New 2021 IRS Announcements – Changes in Revenue Procedures
Tax rules and procedures are constantly changing. Generally, the only people who can keep up with them are those who provide tax advice and preparation services. There are times when the small business owner can get a jump on what’s coming and discuss with their tax expert how the changes will affect them.
On October 26, 2020, the IRS provided a report of the highlights of coming changes for the tax year 2021. These aren’t all of them, but they are those that could influence your business and personal decisions in the coming year. Use these announcement points to discuss your coming year tax planning with your accountant or tax expert.
Standard Deduction Increases – Standard deductions have increased, with the deduction for married couples rising by $300 to $25,100. The deduction for the single taxpayer rose by $150 to $12,550. For a head of household, it will by $18,800 for 2021.
Marginal Tax Rates – The top rate for 2021 remains 37% for single individual taxpayers with incomes greater than $523,600, and $628,300 for married couples filing jointly. Other rate brackets are:
35%, for incomes over $209,425 ($418,850 for married couples filing jointly);
32% for incomes over $164,925 ($329,850 for married couples filing jointly);
24% for incomes over $86,375 ($172,750 for married couples filing jointly);
22% for incomes over $40,525 ($81,050 for married couples filing jointly);
12% for incomes over $9,950 ($19,900 for married couples filing jointly).
The lowest rate is 10% for incomes of single individuals with incomes of $9,950 or less ($19,900 for married couples filing jointly).
- Other Highlights from the Announcement
There will still be no limitation on itemized deductions as it was eliminated by the Tax Cuts and Jobs Act.

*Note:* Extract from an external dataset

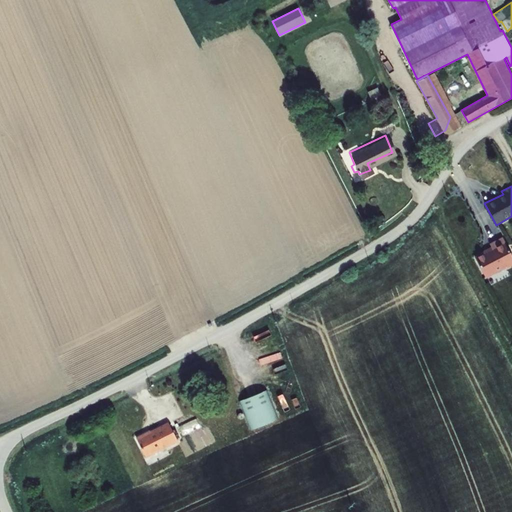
[(506,268),(511,265),(511,255),(502,236),(489,243),(490,247),(483,251),(483,252),(474,256),(485,278),(506,268)]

This will be the fourth year for this provision.
Beginning in 2021, the dollar limitation for employee salary reductions for contributions to health flexible spending arrangements remains $2,750. There is an increase of $50 to $550 for the maximum carryover for cafeteria plans that permit carryovers.
For the tax year 2021, participants who have self-only coverage in a Medical Savings Account, the plan must have an annual deductible that is not less than $2,400 or more than $3,600. Those are up $50 from tax year 2020. For self-only coverage, the maximum out-of-pocket expense amount is $4,800, up $50 from 2020.
In 2021, participants with family coverage, the floor for the annual deductible is $4,800, up from $4,750 in 2020; however, the deductible cannot be more than $7,150, up $50 from the limit for tax year 2020. For family coverage, the out-of-pocket expense limit is $8,750 for tax year 2021, an increase of $100 from tax year 2020.
Those are the main highlights, but others are in the announcement here. As always when the IRS is involved, your tax professional is receiving direct notification of changes from the IRS. This report gives you some talking points for an end of year tax planning discussion.